Dear Rick,
How could I so easily forget the one place that has so much meaning, the place that would be so difficult to return to without you?
Home Depot was a huge part of our marriage. It started at Lester’s, when we were planning to buy his house on land contract. We put a lot of work into that house and then walked away.
After buying the house in Maryland, we literally spent hours every weekend for another six years, roaming the aisles purchasing appliances, and parts, and lumber, and screws.
We tore our house back to the studs and rebuilt it by hand – which meant needing all sorts of tools, large and small – purchasing the smaller ones, renting the big ones. We’d start out Sunday mornings at Old Country Buffet for breakfast, then walk across the parking lot to the Home Depot.
You’d sometimes stop for things on the way home from work, but we usually shopped together on Saturdays and Sundays before taking on more hours of work on whatever project was currently underway. Then, after returning to Michigan, we started all over updating this house and we needed to make those same trips.
When your mom died, we spent how many years? At least three, doing it all over again.
Home Depot, and sometimes Lowes, was a major location for so much of our time together, building, rebuilding, updating our homes together. Watching out dreams come to fruition was wonderful and forged the deep connection, the bond we both enjoyed in our 21 years together.
So it’s no wonder it hit hard yesterday when I went to Home Depot with Brandon and Jonas. For some fathomless reason, it never occurred to me that it would be difficult. I knew the diners where we had our breakfast every Sunday would be awful to visit without you, and going to movies without you, which was our weekly Thursday date – I knew that would sting. But Home Depot? How could I forget how much that could hurt, walking those hallowed halls without you?
It just seemed so wrong. I very rarely, if ever, went there to pick up anything without you by my side. It was always the two of us! I think I’m glad I was with Brandon the first time, and not alone. I’m not sure I could have even walked in the door by myself. I maintained my cool, but felt like sobbing.

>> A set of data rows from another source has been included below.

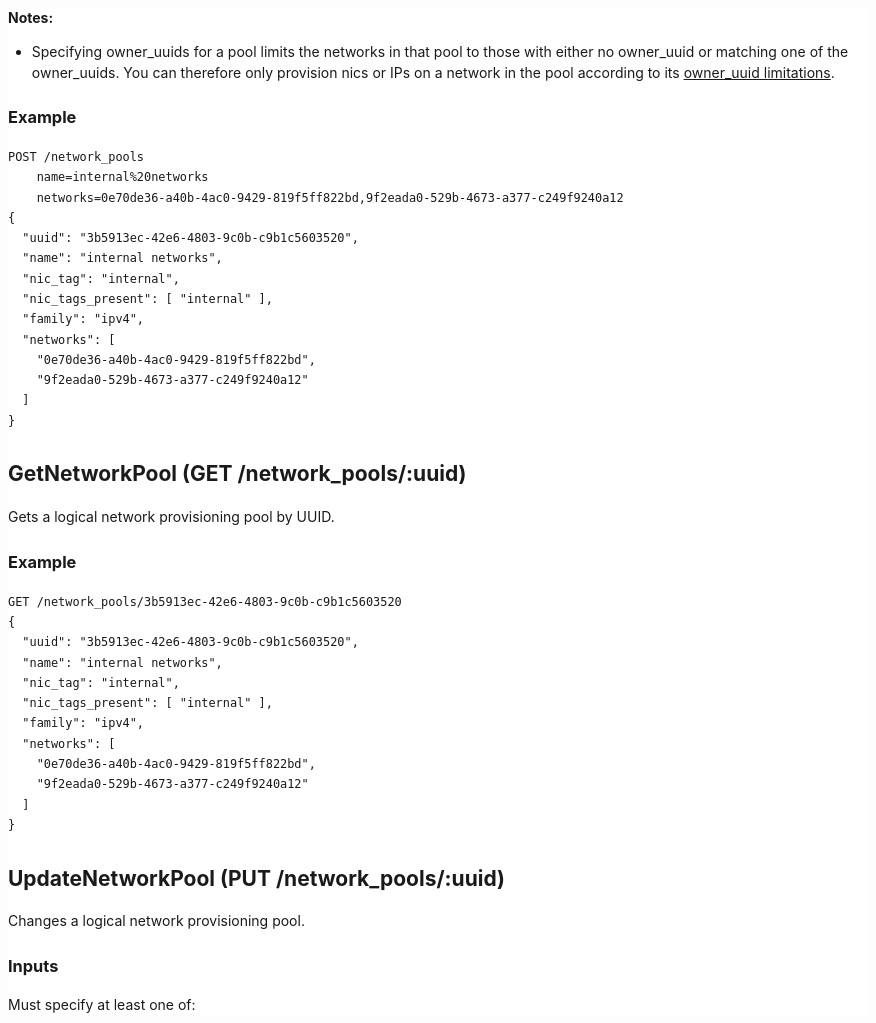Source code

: **Notes:**

* Specifying owner_uuids for a pool limits the networks in that pool to those
  with either no owner_uuid or matching one of the owner_uuids. You can
  therefore only provision nics or IPs on a network in the pool according to
  its [owner_uuid limitations](#CreateNetwork).

### Example

    POST /network_pools
        name=internal%20networks
        networks=0e70de36-a40b-4ac0-9429-819f5ff822bd,9f2eada0-529b-4673-a377-c249f9240a12
    {
      "uuid": "3b5913ec-42e6-4803-9c0b-c9b1c5603520",
      "name": "internal networks",
      "nic_tag": "internal",
      "nic_tags_present": [ "internal" ],
      "family": "ipv4",
      "networks": [
        "0e70de36-a40b-4ac0-9429-819f5ff822bd",
        "9f2eada0-529b-4673-a377-c249f9240a12"
      ]
    }


## GetNetworkPool (GET /network_pools/:uuid)

Gets a logical network provisioning pool by UUID.

### Example

    GET /network_pools/3b5913ec-42e6-4803-9c0b-c9b1c5603520
    {
      "uuid": "3b5913ec-42e6-4803-9c0b-c9b1c5603520",
      "name": "internal networks",
      "nic_tag": "internal",
      "nic_tags_present": [ "internal" ],
      "family": "ipv4",
      "networks": [
        "0e70de36-a40b-4ac0-9429-819f5ff822bd",
        "9f2eada0-529b-4673-a377-c249f9240a12"
      ]
    }


## UpdateNetworkPool (PUT /network_pools/:uuid)

Changes a logical network provisioning pool.

### Inputs

Must specify at least one of:
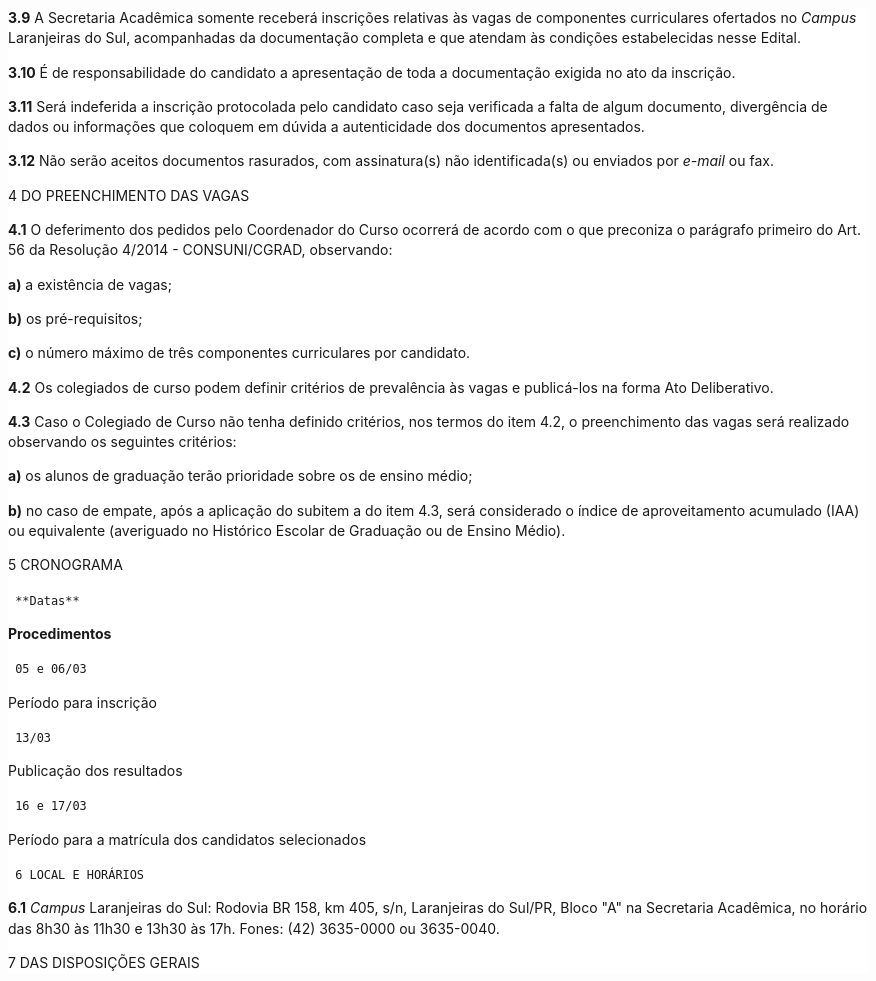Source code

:  **3.9** A Secretaria Acadêmica somente receberá inscrições relativas às vagas de componentes curriculares ofertados no *Campus* Laranjeiras do Sul, acompanhadas da documentação completa e que atendam às condições estabelecidas nesse Edital.

 **3.10** É de responsabilidade do candidato a apresentação de toda a documentação exigida no ato da inscrição.

 **3.11** Será indeferida a inscrição protocolada pelo candidato caso seja verificada a falta de algum documento, divergência de dados ou informações que coloquem em dúvida a autenticidade dos documentos apresentados.

 **3.12** Não serão aceitos documentos rasurados, com assinatura(s) não identificada(s) ou enviados por *e-mail* ou fax.

 4 DO PREENCHIMENTO DAS VAGAS

 **4.1** O deferimento dos pedidos pelo Coordenador do Curso ocorrerá de acordo com o que preconiza o parágrafo primeiro do Art. 56 da Resolução 4/2014 - CONSUNI/CGRAD, observando:

 **a)** a existência de vagas;

 **b)** os pré-requisitos;

 **c)** o número máximo de três componentes curriculares por candidato.

 **4.2** Os colegiados de curso podem definir critérios de prevalência às vagas e publicá-los na forma Ato Deliberativo.

 **4.3** Caso o Colegiado de Curso não tenha definido critérios, nos termos do item 4.2, o preenchimento das vagas será realizado observando os seguintes critérios:

 **a)** os alunos de graduação terão prioridade sobre os de ensino médio;

 **b)** no caso de empate, após a aplicação do subitem a do item 4.3, será considerado o índice de aproveitamento acumulado (IAA) ou equivalente (averiguado no Histórico Escolar de Graduação ou de Ensino Médio).

 5 CRONOGRAMA

     **Datas**

   **Procedimentos**

     05 e 06/03

   Período para inscrição

     13/03

   Publicação dos resultados

     16 e 17/03

   Período para a matrícula dos candidatos selecionados

     6 LOCAL E HORÁRIOS

 **6.1** *Campus* Laranjeiras do Sul: Rodovia BR 158, km 405, s/n, Laranjeiras do Sul/PR, Bloco "A" na Secretaria Acadêmica, no horário das 8h30 às 11h30 e 13h30 às 17h. Fones: (42) 3635-0000 ou 3635-0040.

 7 DAS DISPOSIÇÕES GERAIS
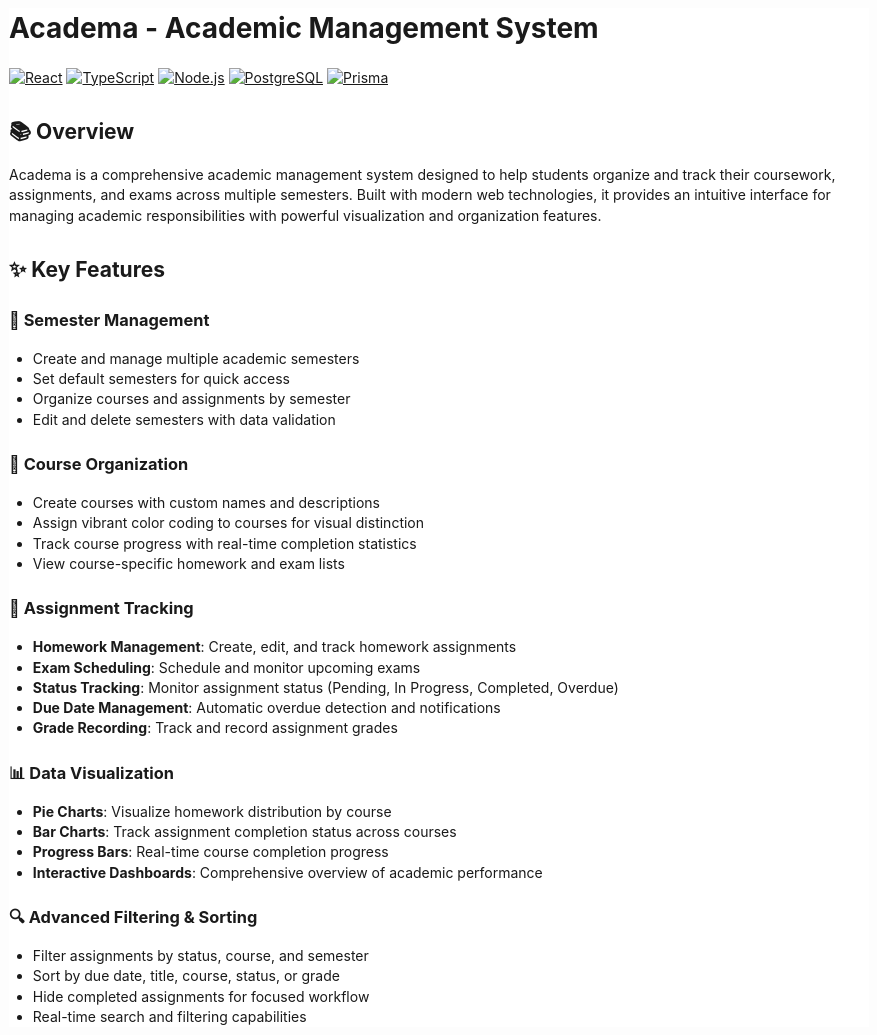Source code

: # Academa - Academic Management System

[![React](https://img.shields.io/badge/React-18.2.0-blue.svg)](https://reactjs.org/)
[![TypeScript](https://img.shields.io/badge/TypeScript-4.9.5-blue.svg)](https://www.typescriptlang.org/)
[![Node.js](https://img.shields.io/badge/Node.js-18+-green.svg)](https://nodejs.org/)
[![PostgreSQL](https://img.shields.io/badge/PostgreSQL-13+-blue.svg)](https://www.postgresql.org/)
[![Prisma](https://img.shields.io/badge/Prisma-ORM-orange.svg)](https://www.prisma.io/)

## 📚 Overview

Academa is a comprehensive academic management system designed to help students organize and track their coursework, assignments, and exams across multiple semesters. Built with modern web technologies, it provides an intuitive interface for managing academic responsibilities with powerful visualization and organization features.

## ✨ Key Features

### 🎯 **Semester Management**
- Create and manage multiple academic semesters
- Set default semesters for quick access
- Organize courses and assignments by semester
- Edit and delete semesters with data validation

### 📖 **Course Organization**
- Create courses with custom names and descriptions
- Assign vibrant color coding to courses for visual distinction
- Track course progress with real-time completion statistics
- View course-specific homework and exam lists

### 📝 **Assignment Tracking**
- **Homework Management**: Create, edit, and track homework assignments
- **Exam Scheduling**: Schedule and monitor upcoming exams
- **Status Tracking**: Monitor assignment status (Pending, In Progress, Completed, Overdue)
- **Due Date Management**: Automatic overdue detection and notifications
- **Grade Recording**: Track and record assignment grades

### 📊 **Data Visualization**
- **Pie Charts**: Visualize homework distribution by course
- **Bar Charts**: Track assignment completion status across courses
- **Progress Bars**: Real-time course completion progress
- **Interactive Dashboards**: Comprehensive overview of academic performance

### 🔍 **Advanced Filtering & Sorting**
- Filter assignments by status, course, and semester
- Sort by due date, title, course, status, or grade
- Hide completed assignments for focused workflow
- Real-time search and filtering capabilities
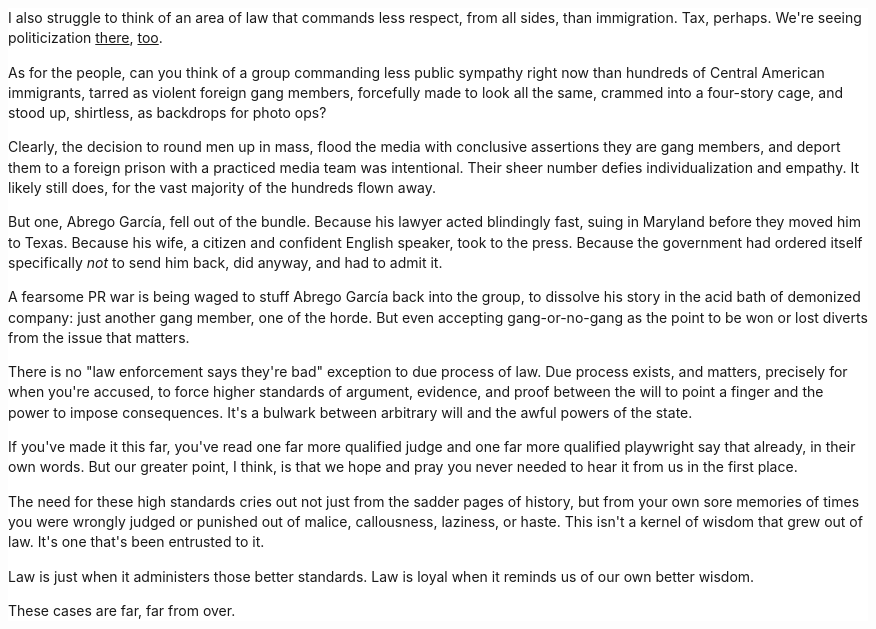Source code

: I also struggle to think of an area of law that commands less respect, from all sides, than immigration.  Tax, perhaps.  We're seeing politicization [there](https://thehill.com/homenews/administration/5252915-irs-asked-to-revoke-harvards-tax-exempt-status/), [too](https://www.politico.com/news/2025/04/17/harvards-a-disgrace-trump-eyes-targeting-more-tax-exempt-orgs-00298039).

As for the people, can you think of a group commanding less public sympathy right now than hundreds of Central American immigrants, tarred as violent foreign gang members, forcefully made to look all the same, crammed into a four-story cage, and stood up, shirtless, as backdrops for photo ops?

Clearly, the decision to round men up in mass, flood the media with conclusive assertions they are gang members, and deport them to a foreign prison with a practiced media team was intentional.  Their sheer number defies individualization and empathy.  It likely still does, for the vast majority of the hundreds flown away.

But one, Abrego García, fell out of the bundle.  Because his lawyer acted blindingly fast, suing in Maryland before they moved him to Texas.  Because his wife, a citizen and confident English speaker, took to the press.  Because the government had ordered itself specifically _not_ to send him back, did anyway, and had to admit it.

A fearsome PR war is being waged to stuff Abrego García back into the group, to dissolve his story in the acid bath of demonized company: just another gang member, one of the horde.  But even accepting gang-or-no-gang as the point to be won or lost diverts from the issue that matters.

There is no "law enforcement says they're bad" exception to due process of law.  Due process exists, and matters, precisely for when you're accused, to force higher standards of argument, evidence, and proof between the will to point a finger and the power to impose consequences.  It's a bulwark between arbitrary will and the awful powers of the state.

If you've made it this far, you've read one far more qualified judge and one far more qualified playwright say that already, in their own words.  But our greater point, I think, is that we hope and pray you never needed to hear it from us in the first place.

The need for these high standards cries out not just from the sadder pages of history, but from your own sore memories of times you were wrongly judged or punished out of malice, callousness, laziness, or haste.  This isn't a kernel of wisdom that grew out of law.  It's one that's been entrusted to it.

Law is just when it administers those better standards.  Law is loyal when it reminds us of our own better wisdom.

These cases are far, far from over.
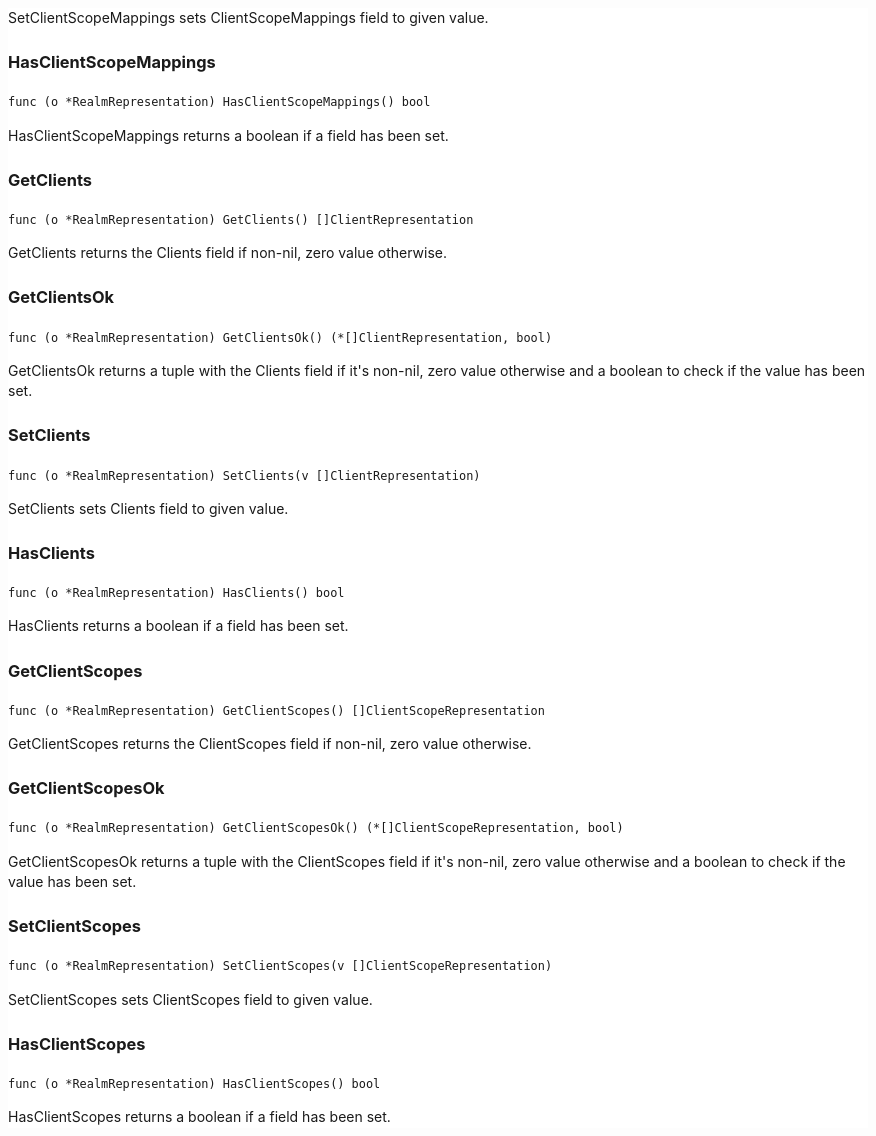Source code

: SetClientScopeMappings sets ClientScopeMappings field to given value.

### HasClientScopeMappings

`func (o *RealmRepresentation) HasClientScopeMappings() bool`

HasClientScopeMappings returns a boolean if a field has been set.

### GetClients

`func (o *RealmRepresentation) GetClients() []ClientRepresentation`

GetClients returns the Clients field if non-nil, zero value otherwise.

### GetClientsOk

`func (o *RealmRepresentation) GetClientsOk() (*[]ClientRepresentation, bool)`

GetClientsOk returns a tuple with the Clients field if it's non-nil, zero value otherwise
and a boolean to check if the value has been set.

### SetClients

`func (o *RealmRepresentation) SetClients(v []ClientRepresentation)`

SetClients sets Clients field to given value.

### HasClients

`func (o *RealmRepresentation) HasClients() bool`

HasClients returns a boolean if a field has been set.

### GetClientScopes

`func (o *RealmRepresentation) GetClientScopes() []ClientScopeRepresentation`

GetClientScopes returns the ClientScopes field if non-nil, zero value otherwise.

### GetClientScopesOk

`func (o *RealmRepresentation) GetClientScopesOk() (*[]ClientScopeRepresentation, bool)`

GetClientScopesOk returns a tuple with the ClientScopes field if it's non-nil, zero value otherwise
and a boolean to check if the value has been set.

### SetClientScopes

`func (o *RealmRepresentation) SetClientScopes(v []ClientScopeRepresentation)`

SetClientScopes sets ClientScopes field to given value.

### HasClientScopes

`func (o *RealmRepresentation) HasClientScopes() bool`

HasClientScopes returns a boolean if a field has been set.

Brandon left me for a few minutes while I entertained Jonas as he watched an employee, a forklift, and a garage door, and standing there with him, I had time for my mind to wander, and it started to hurt more and more. It was near the lumber – oh, how many times did we buy and look at lumber? Six or more decks, a front porch, fences…hasps and braces, latches and brackets.
God, I missed you then. I wished more than anything that we could have a do-over. I want to start from the beginning and enjoy the entire 21 years again, with you by my side, laughing, joking, arguing, swearing, but most of all just loving each other. Just being together day and night, week after week, month after month, year after year, decades with you by my side.
I can’t stand this isolation. This is the greatest punishment I’ve ever endured.
Why? Why can’t we have had more time together? I knew being married at forty meant we’d lost at least two decades we could have shared, but I hoped so much to live to be 80 with you. To retire and just be together, no matter how old, crotchety, lame, or sickly – I’d have loved my time with you.
I miss you, honey. I miss you and the life we shared. I miss weekends at the Home Depot and hanging out, and building our lives together.